▶ **Required action**
Start at the line in the entries below that contains "right shoulder: (192, 71)", stop at the line that contains "right knee: (91, 144)", and output exactly the lines in that span, both ends included.

*** Opening Recorded data ***

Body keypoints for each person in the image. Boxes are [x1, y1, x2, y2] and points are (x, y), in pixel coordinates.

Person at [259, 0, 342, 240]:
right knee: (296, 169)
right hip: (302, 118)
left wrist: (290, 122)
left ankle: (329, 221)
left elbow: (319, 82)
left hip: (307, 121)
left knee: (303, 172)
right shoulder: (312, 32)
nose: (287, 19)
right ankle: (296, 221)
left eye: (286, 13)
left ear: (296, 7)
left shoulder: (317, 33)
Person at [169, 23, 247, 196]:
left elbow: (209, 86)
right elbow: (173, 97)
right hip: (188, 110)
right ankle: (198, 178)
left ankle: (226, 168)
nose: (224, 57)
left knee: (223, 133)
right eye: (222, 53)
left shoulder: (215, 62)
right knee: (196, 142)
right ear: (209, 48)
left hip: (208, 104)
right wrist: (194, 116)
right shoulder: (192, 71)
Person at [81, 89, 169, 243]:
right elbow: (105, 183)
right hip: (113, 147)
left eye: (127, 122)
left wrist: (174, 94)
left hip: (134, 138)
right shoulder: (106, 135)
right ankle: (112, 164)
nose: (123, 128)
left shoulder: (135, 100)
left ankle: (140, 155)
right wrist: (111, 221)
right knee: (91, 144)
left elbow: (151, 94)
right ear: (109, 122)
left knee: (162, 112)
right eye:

*** Closing Recorded data ***

▶ **Reply to the task**
right shoulder: (192, 71)
Person at [81, 89, 169, 243]:
right elbow: (105, 183)
right hip: (113, 147)
left eye: (127, 122)
left wrist: (174, 94)
left hip: (134, 138)
right shoulder: (106, 135)
right ankle: (112, 164)
nose: (123, 128)
left shoulder: (135, 100)
left ankle: (140, 155)
right wrist: (111, 221)
right knee: (91, 144)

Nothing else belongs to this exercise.